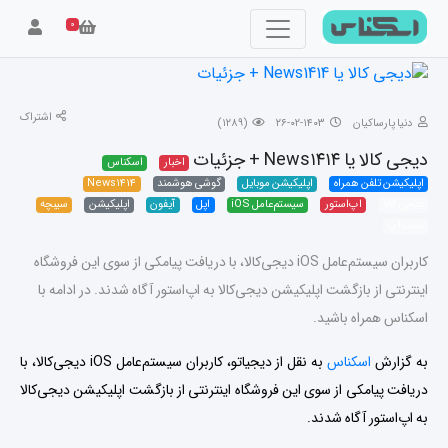
۰
اشتراک
دنیا پارساکیان
۱۴۰۳-۰۲-۲۶
(۱۲۸۹)
دیجی کالا یا News۱۴۱۴ + جزئیات
اخبار
اسکناس
اپلیکیشن تلفن همراه
اپلیکیشن موبایل
گوشی هوشمند
News۱۴۱۴
دیجی کالا
اپ‌استور
سیستم‌عامل iOS
اپل
آیفون
اپلیکیشن
سیبچه
سیب‌اپ
کاربران سیستم‌عامل iOS دیجی‌کالا، با دریافت پیامکی از سوی این فروشگاه
اینترنتی از بازگشت اپلیکیشن دیجی‌کالا به اپ‌استور آگاه شدند. در ادامه با
اسکناس همراه باشید.
به گزارش
اسکناس
به نقل از دیجیاتو،
کاربران سیستم‌عامل iOS دیجی‌کالا، با
دریافت پیامکی از سوی این فروشگاه اینترنتی از بازگشت اپلیکیشن دیجی‌کالا
به اپ‌استور آگاه شدند.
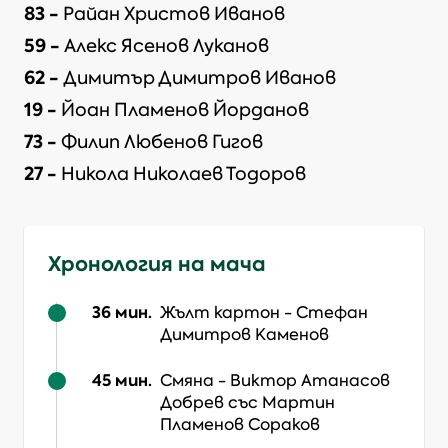
83
-
Райан Христов Иванов
59
-
Алекс Ясенов Луканов
62
-
Димитър Димитров Иванов
19
-
Йоан Пламенов Йорданов
73
-
Филип Любенов Гигов
27
-
Никола Николаев Тодоров
Хронология на мача
36
мин.
Жълт картон
-
Стефан
Димитров Каменов
45
мин.
Смяна
-
Виктор Атанасов
Добрев
със Мартин
Пламенов Сораков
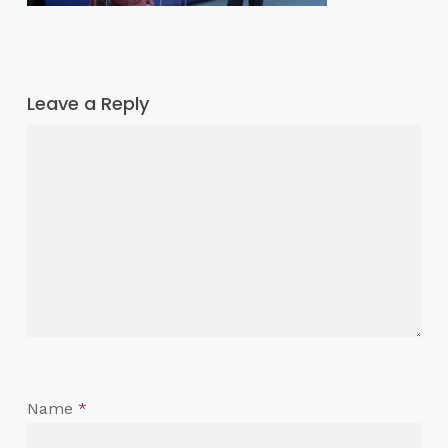
Leave a Reply
Name
*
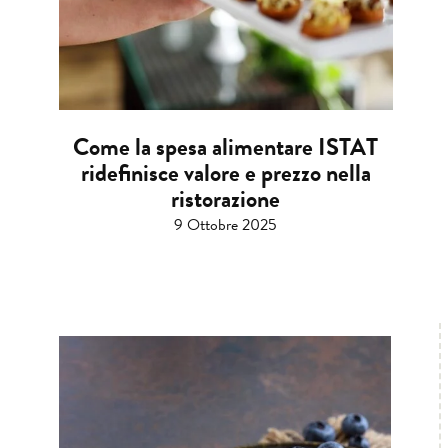
Come la spesa alimentare ISTAT
ridefinisce valore e prezzo nella
ristorazione
9 Ottobre 2025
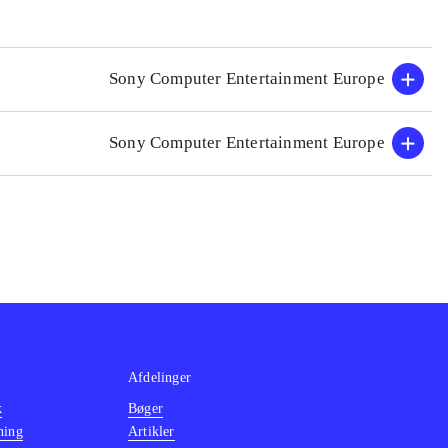
Sony Computer Entertainment Europe
Sony Computer Entertainment Europe
Afdelinger
k
Bøger
ning
Artikler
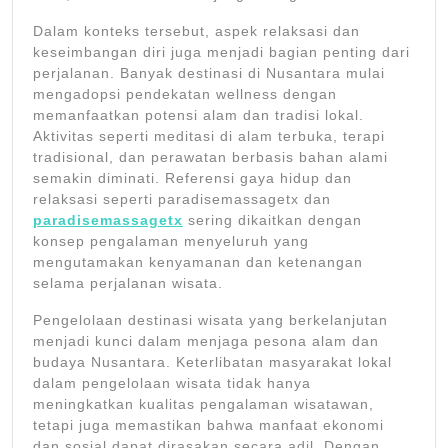
Dalam konteks tersebut, aspek relaksasi dan
keseimbangan diri juga menjadi bagian penting dari
perjalanan. Banyak destinasi di Nusantara mulai
mengadopsi pendekatan wellness dengan
memanfaatkan potensi alam dan tradisi lokal.
Aktivitas seperti meditasi di alam terbuka, terapi
tradisional, dan perawatan berbasis bahan alami
semakin diminati. Referensi gaya hidup dan
relaksasi seperti paradisemassagetx dan
paradisemassagetx
sering dikaitkan dengan
konsep pengalaman menyeluruh yang
mengutamakan kenyamanan dan ketenangan
selama perjalanan wisata.
Pengelolaan destinasi wisata yang berkelanjutan
menjadi kunci dalam menjaga pesona alam dan
budaya Nusantara. Keterlibatan masyarakat lokal
dalam pengelolaan wisata tidak hanya
meningkatkan kualitas pengalaman wisatawan,
tetapi juga memastikan bahwa manfaat ekonomi
dan sosial dapat dirasakan secara adil. Dengan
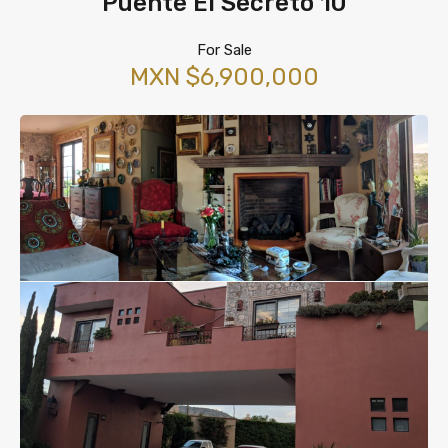
Puente El Secreto 10
For Sale
MXN $6,900,000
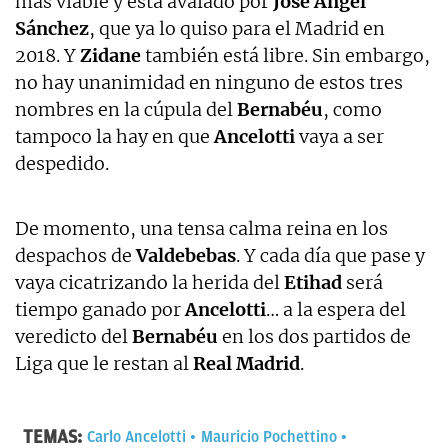
más viable y está avalado por
José Ángel
Sánchez
, que ya lo quiso para el Madrid en
2018. Y
Zidane
también está libre. Sin embargo,
no hay unanimidad en ninguno de estos tres
nombres en la cúpula del
Bernabéu
, como
tampoco la hay en que
Ancelotti
vaya a ser
despedido.
De momento, una tensa calma reina en los
despachos de
Valdebebas
. Y cada día que pase y
vaya cicatrizando la herida del
Etihad
será
tiempo ganado por
Ancelotti
… a la espera del
veredicto del
Bernabéu
en los dos partidos de
Liga que le restan al
Real Madrid
.
TEMAS:
Carlo Ancelotti
Mauricio Pochettino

**Work item:** Retype the data word for word, please, and keep the images out.

**Reply:**
۰
اشتراک
دنیا پارساکیان
۱۴۰۳-۰۲-۲۶
(۱۲۸۹)
دیجی کالا یا News۱۴۱۴ + جزئیات
اخبار
اسکناس
اپلیکیشن تلفن همراه
اپلیکیشن موبایل
گوشی هوشمند
News۱۴۱۴
دیجی کالا
اپ‌استور
سیستم‌عامل iOS
اپل
آیفون
اپلیکیشن
سیبچه
سیب‌اپ
کاربران سیستم‌عامل iOS دیجی‌کالا، با دریافت پیامکی از سوی این فروشگاه
اینترنتی از بازگشت اپلیکیشن دیجی‌کالا به اپ‌استور آگاه شدند. در ادامه با
اسکناس همراه باشید.
به گزارش
اسکناس
به نقل از دیجیاتو،
کاربران سیستم‌عامل iOS دیجی‌کالا، با
دریافت پیامکی از سوی این فروشگاه اینترنتی از بازگشت اپلیکیشن دیجی‌کالا
به اپ‌استور آگاه شدند.
83
-
Райан Христов Иванов
59
-
Алекс Ясенов Луканов
62
-
Димитър Димитров Иванов
19
-
Йоан Пламенов Йорданов
73
-
Филип Любенов Гигов
27
-
Никола Николаев Тодоров
Хронология на мача
36
мин.
Жълт картон
-
Стефан
Димитров Каменов
45
мин.
Смяна
-
Виктор Атанасов
Добрев
със Мартин
Пламенов Сораков
Leave a Reply
Name
*
Come la spesa alimentare ISTAT
ridefinisce valore e prezzo nella
ristorazione
9 Ottobre 2025
Sony Computer Entertainment Europe
Sony Computer Entertainment Europe
Afdelinger
k
Bøger
ning
Artikler
Dalam konteks tersebut, aspek relaksasi dan
keseimbangan diri juga menjadi bagian penting dari
perjalanan. Banyak destinasi di Nusantara mulai
mengadopsi pendekatan wellness dengan
memanfaatkan potensi alam dan tradisi lokal.
Aktivitas seperti meditasi di alam terbuka, terapi
tradisional, dan perawatan berbasis bahan alami
semakin diminati. Referensi gaya hidup dan
relaksasi seperti paradisemassagetx dan
paradisemassagetx
sering dikaitkan dengan
konsep pengalaman menyeluruh yang
mengutamakan kenyamanan dan ketenangan
selama perjalanan wisata.
Pengelolaan destinasi wisata yang berkelanjutan
menjadi kunci dalam menjaga pesona alam dan
budaya Nusantara. Keterlibatan masyarakat lokal
dalam pengelolaan wisata tidak hanya
meningkatkan kualitas pengalaman wisatawan,
tetapi juga memastikan bahwa manfaat ekonomi
dan sosial dapat dirasakan secara adil. Dengan
Puente El Secreto 10
For Sale
MXN $6,900,000
más viable y está avalado por
José Ángel
Sánchez
, que ya lo quiso para el Madrid en
2018. Y
Zidane
también está libre. Sin embargo,
no hay unanimidad en ninguno de estos tres
nombres en la cúpula del
Bernabéu
, como
tampoco la hay en que
Ancelotti
vaya a ser
despedido.
De momento, una tensa calma reina en los
despachos de
Valdebebas
. Y cada día que pase y
vaya cicatrizando la herida del
Etihad
será
tiempo ganado por
Ancelotti
… a la espera del
veredicto del
Bernabéu
en los dos partidos de
Liga que le restan al
Real Madrid
.
TEMAS:
Carlo Ancelotti
Mauricio Pochettino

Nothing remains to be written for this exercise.